Johannes Schacht
Johannes Schacht

Reputation: 1334

Why are two hours added to my time

I'm struggling with time parsing. My input is a time string ending in "Z". I would expect that to be UTC. When I parse that string two hours are added to the result. I do not know why. Using a specific culture does not make any difference.
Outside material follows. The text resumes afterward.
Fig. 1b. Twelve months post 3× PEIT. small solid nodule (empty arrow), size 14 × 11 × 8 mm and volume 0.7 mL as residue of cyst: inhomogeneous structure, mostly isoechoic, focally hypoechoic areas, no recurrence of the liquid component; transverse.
System.Globalization.CultureInfo ci = new System.Globalization.CultureInfo("en-US");
string inTime = "2015-04-25T23:39:15Z";
DateTime outTime = DateTime.Parse(inTime, ci);
string outTime_string = outTime.ToString("yyyy-MM-ddTHH:mm:ssZ", ci);
// outTme and outTime_string are both 2015-04-26T01:39:15Z

Upvotes: 1

Views: 172

Answers (2)

It returns local time. This will fix that:

var x = DateTime.Parse(inTime, ci, 
            System.Globalization.DateTimeStyles.AdjustToUniversal);

See this answer as well:

I would suggest you parse to a DateTimeOffset instead of a DateTime, as recommended in MSDN when using a time zone offset specifier in the format string:

Time zones are a real pain to deal with.

Upvotes: 4

Jon Skeet
Jon Skeet

Reputation: 1500785

By default, DateTime.Parse converts to a "kind" of Local. (Print out outTime.Kind to verify that.) So it understands that the source is universal - but it's adjusting it to system local time. Note that culture has nothing to do with time zone - only format and calendar system.
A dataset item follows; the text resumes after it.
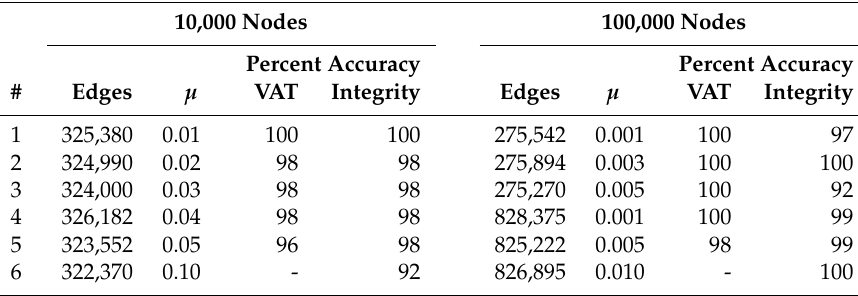
Table 4. Clustering Results for LFR Nets of 10,000 and 100,000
You can prevent that by specifying a DateTimeStyles values:

DateTime outTime = DateTime.Parse(inTime, ci, DateTimeStyles.AdjustToUniversal);

At that point, outTime.Kind will be Utc, and the value will be 23:39pm as expected.

Quick plug: the whole DateTime.Kind bit is a mess. It's awful to have a type that represents three different kinds of value. You may want to look at my Noda Time project for an alternate approach to date/time handling in .NET.